The server accepts data from a wide range of inputs. On the client side, TAK-compatible applications such as ATAK and TAK-aware tools consume those updates and display them on a map.
What Can Feed the TAK Server
Computer Aided Dispatch (CAD) systems
IoT sensors
Remote ID drone broadcasts
Drone or other camera video feeds
Custom REST APIs and third-party data sources
The system is bidirectional. Data written inside ATAK, such as a note or a map marker, can travel back through the server to an originating CAD system. As new data sources come online, they can be plugged into the TAK server to update everyone’s information without requiring changes to the clients.
Exposing Your TAK Server with Ngrok
A TAK server installed on a Raspberry Pi sits behind your local network firewall. ATAK clients on the same Wi-Fi can reach it, but the moment a client is out in the field on a cellular connection, the server is invisible. You need a way to punch through that firewall without reconfiguring your router or setting up a VPN.
Ngrok solves this by creating a secure tunnel from a public internet address directly to a port on your local machine. When an ATAK client connects to the Ngrok-provided address, traffic is forwarded transparently to your Raspberry Pi. Two alternative hosting approaches exist if you prefer not to run a local server: deploying TAK directly on a cloud provider such as AWS, or using the hosted TAK server from Booz Allen Hamilton (SitX). For this tutorial, the focus is on the Raspberry Pi and Ngrok path.
Installing and Authenticating Ngrok
Ngrok is distributed as a snap package. On your Raspberry Pi, update your repositories, install the snap daemon, then install Ngrok itself. After installation, add your auth token so Ngrok knows who you are. The token comes from your account dashboard at ngrok.com.
After rebooting, Ngrok is ready to configure. The auth token is written into the default ngrok.yml file automatically by the config command.
Creating Fixed TCP Addresses in the Ngrok Dashboard
TAK requires two separate TCP tunnels: one for TAK signaling on port 8089 and one for certificate provisioning on port 8446. Log in to your Ngrok dashboard and create two fixed TCP addresses. The dashboard will assign you public hostnames and ports for each, for example tcp://5.tcp.ngrok.io:21824 for signaling and tcp://3.tcp.ngrok.io:22821 for certificate provisioning.

Ngrok dashboard showing TCP Addresses interface with a table displaying fixed URLs and ports for public TCP endpoints.
Take note of both addresses. You will need them in the Ngrok configuration file and later when setting up the ATAK server connection.
Editing ngrok.yml
Ngrok uses a YAML configuration file to define which tunnels to start. First, find the path to your configuration file, then open it in a text editor.
Replace the contents with your auth token and the two endpoints you created in the dashboard. Your auth token lets you access your Cloudflare Tunnel securely. The two endpoints are the routes you set up to direct traffic to different services on your local network. The upstream URL for each endpoint is the local TAK port on your Raspberry Pi where your TAK server runs. By setting these local addresses as your upstream URLs, you tell Cloudflare where to send traffic from the tunnel endpoints to your private services.

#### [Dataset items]
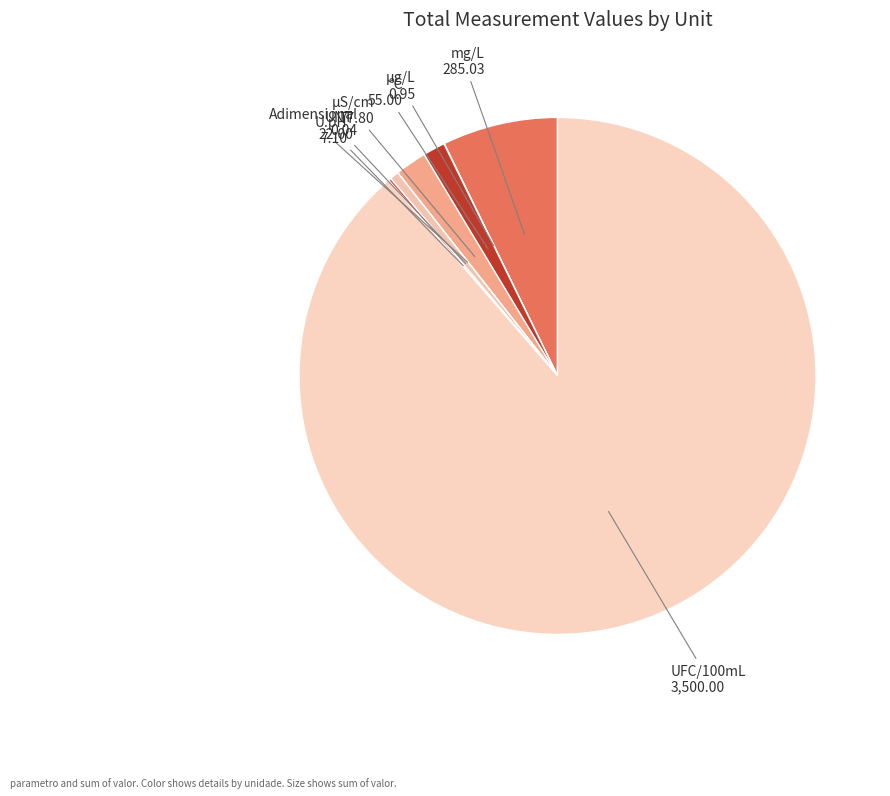

Combined, do UNT and mg/L account for over 50%?

No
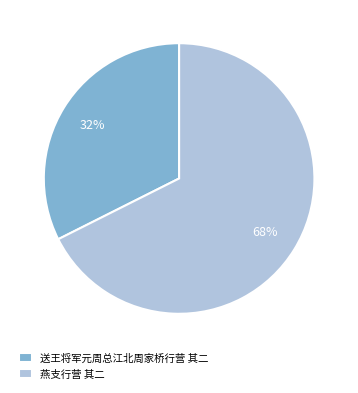

What is the smallest slice in the pie chart?

送王将军元周总江北周家桥行营 其二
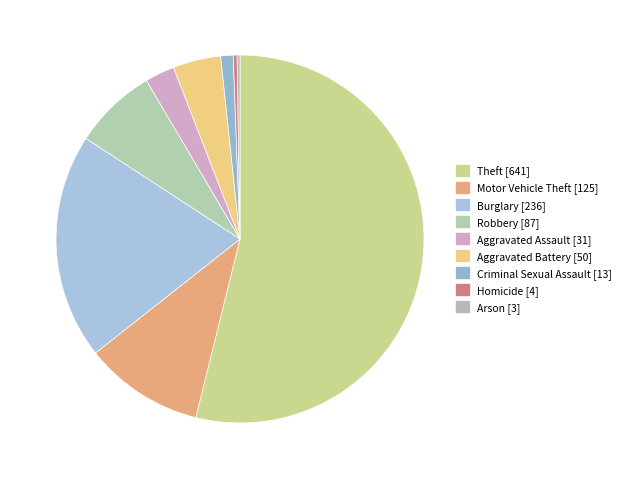

Rank the categories by value from lowest to highest.

Arson, Homicide, Criminal Sexual Assault, Aggravated Assault, Aggravated Battery, Robbery, Motor Vehicle Theft, Burglary, Theft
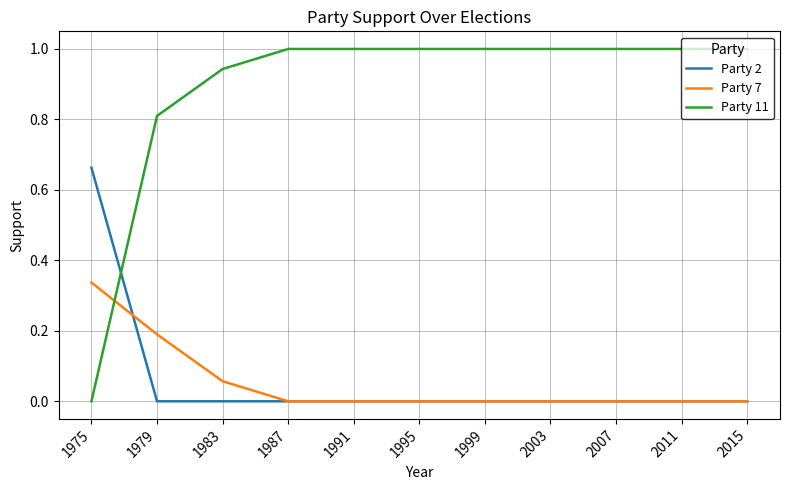

What is the spread (max minus min) of values at 2011?

1.0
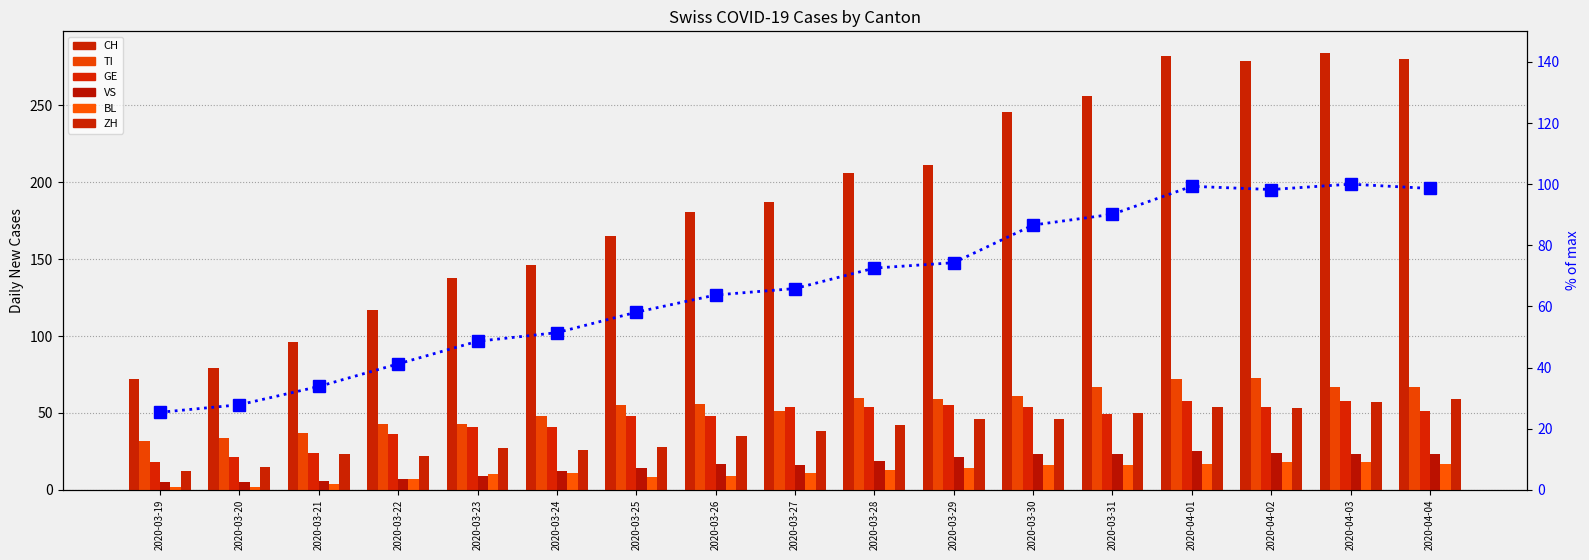

The GE series shows 41.0 at 2020-03-24. True or false?

True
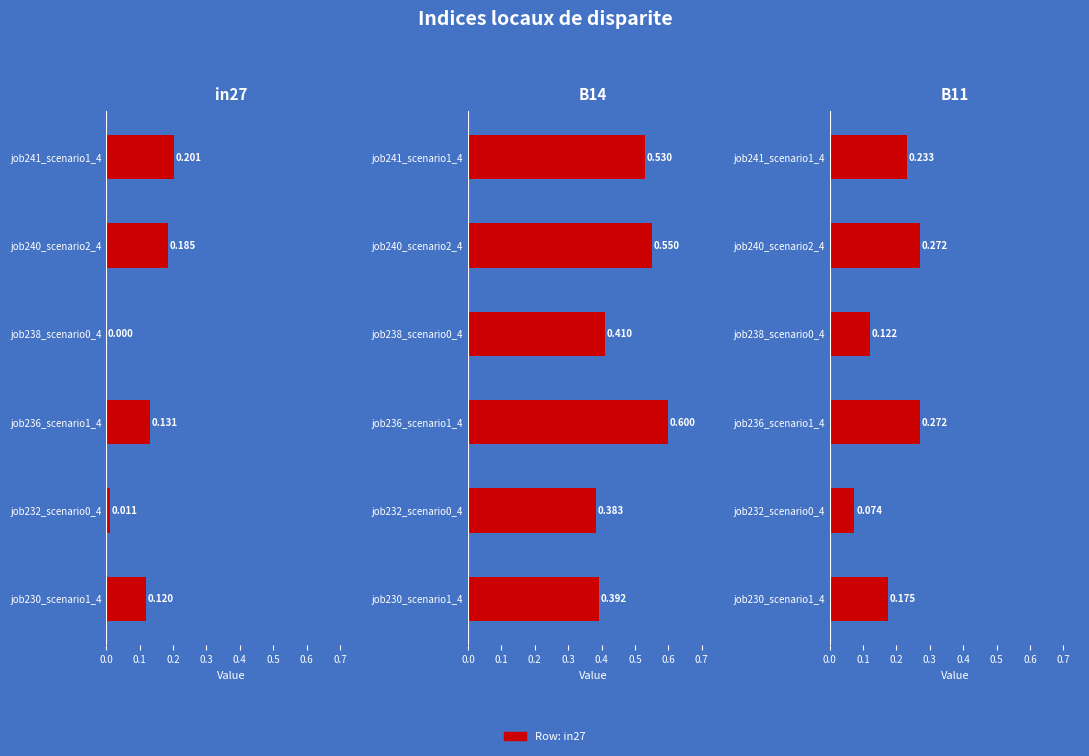

What is the value of the B11 bar at the 2nd from the left?

0.1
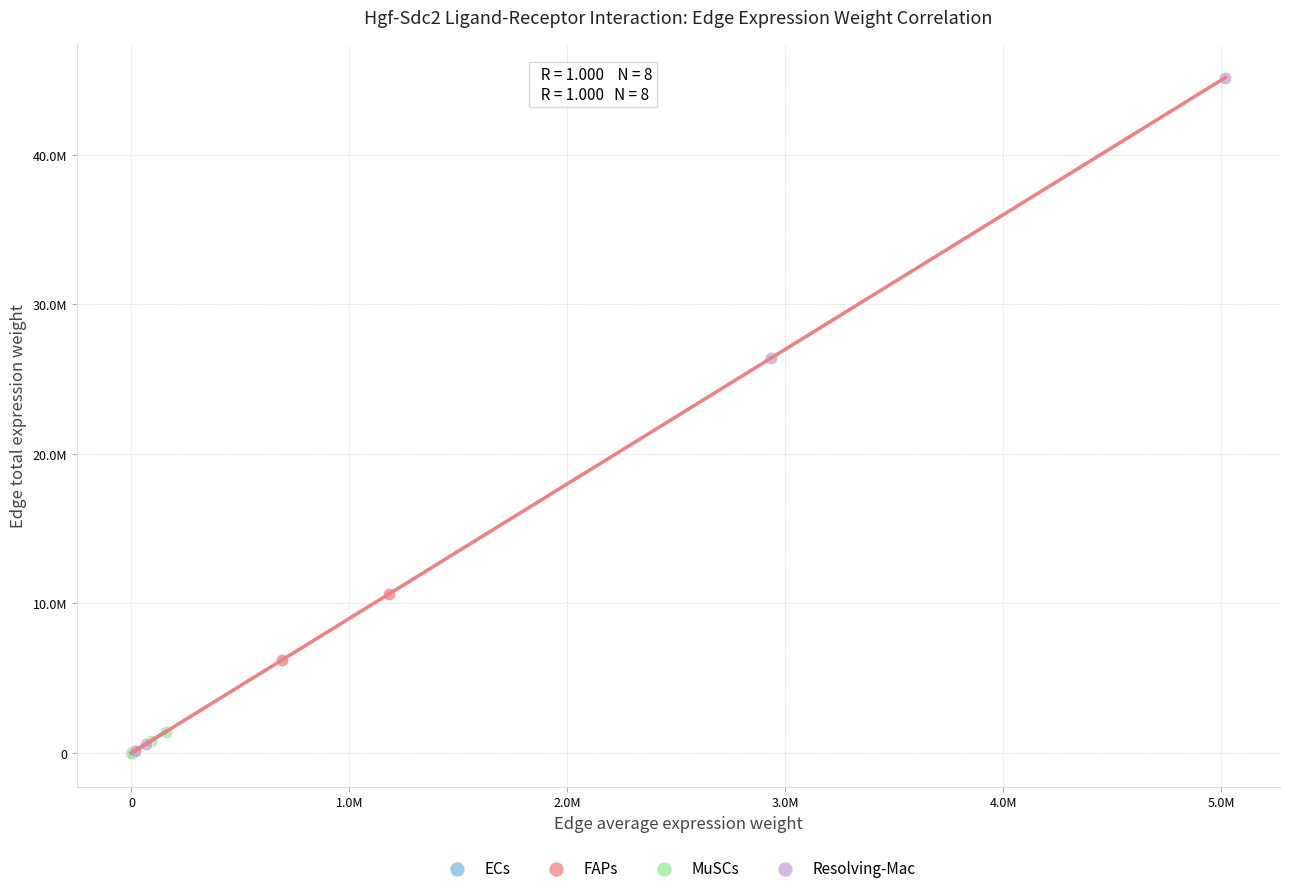

What are all the series names shown in the legend?

ECs, FAPs, MuSCs, Resolving-Mac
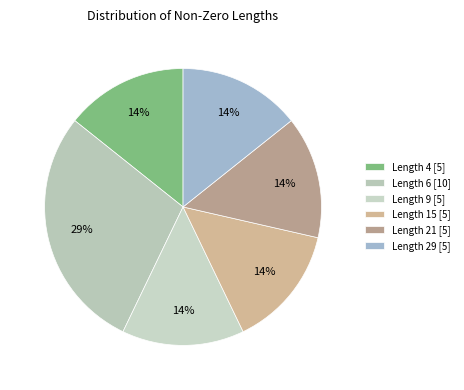

Does Length 29 account for over 50% of the chart?

No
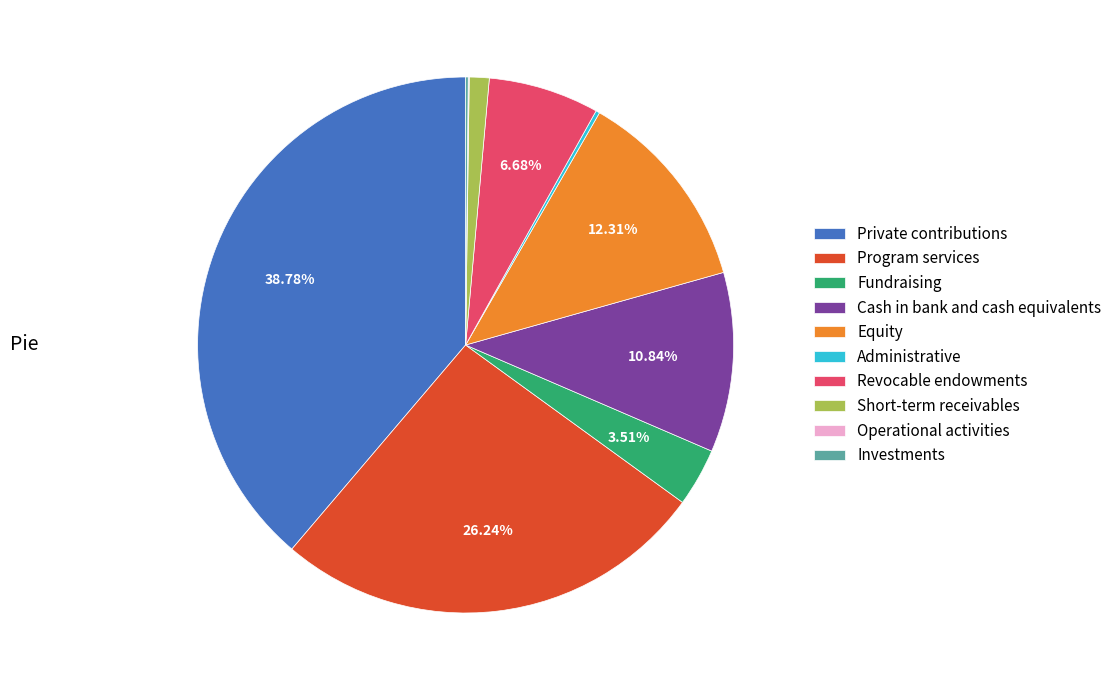

How much of the chart is everything except Cash in bank and cash equivalents?

89.2%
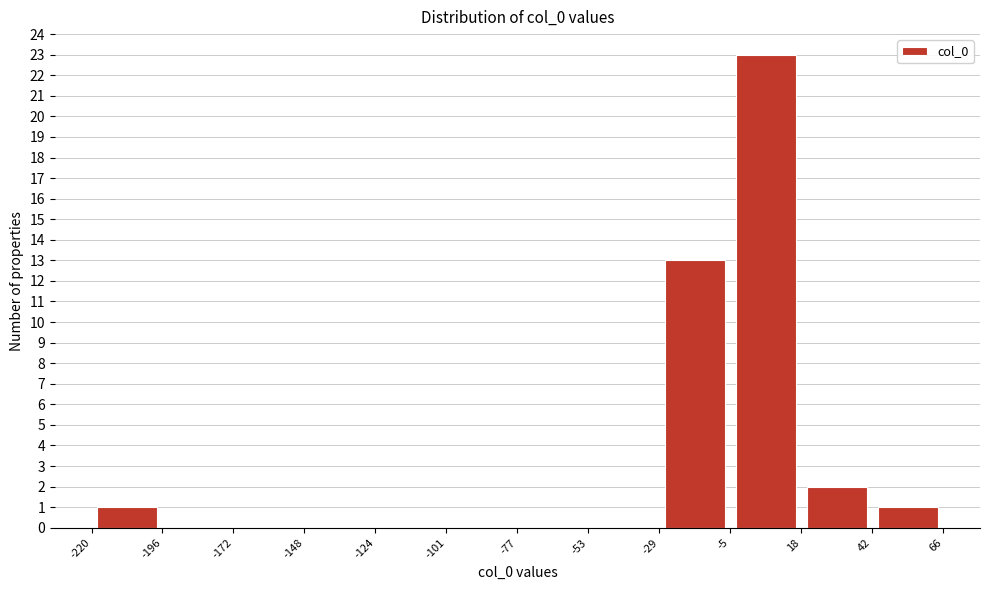

How tall is the bar that spans -29 to -5 on the x-axis? The values are not printed on the chart, so give them approximately, as read against the axis.

13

#### [REQUIRED WORK]
1 – In the text on exposing a TAK server with Ngrok, which port does the certificate provisioning tunnel use?
2 – Output the lines of the records as a numbered list, starting with the first line of the records and going on through the line with "Rank the categories". Leave out blank lines and pictures.
The text and the records have no connection to each other.

#### [ANSWERS BELOW]
1 – Port 8446.

2 –
1. Combined, do UNT and mg/L account for over 50%?
2. No
3. What is the smallest slice in the pie chart?
4. 送王将军元周总江北周家桥行营 其二
5. Rank the categories by value from lowest to highest.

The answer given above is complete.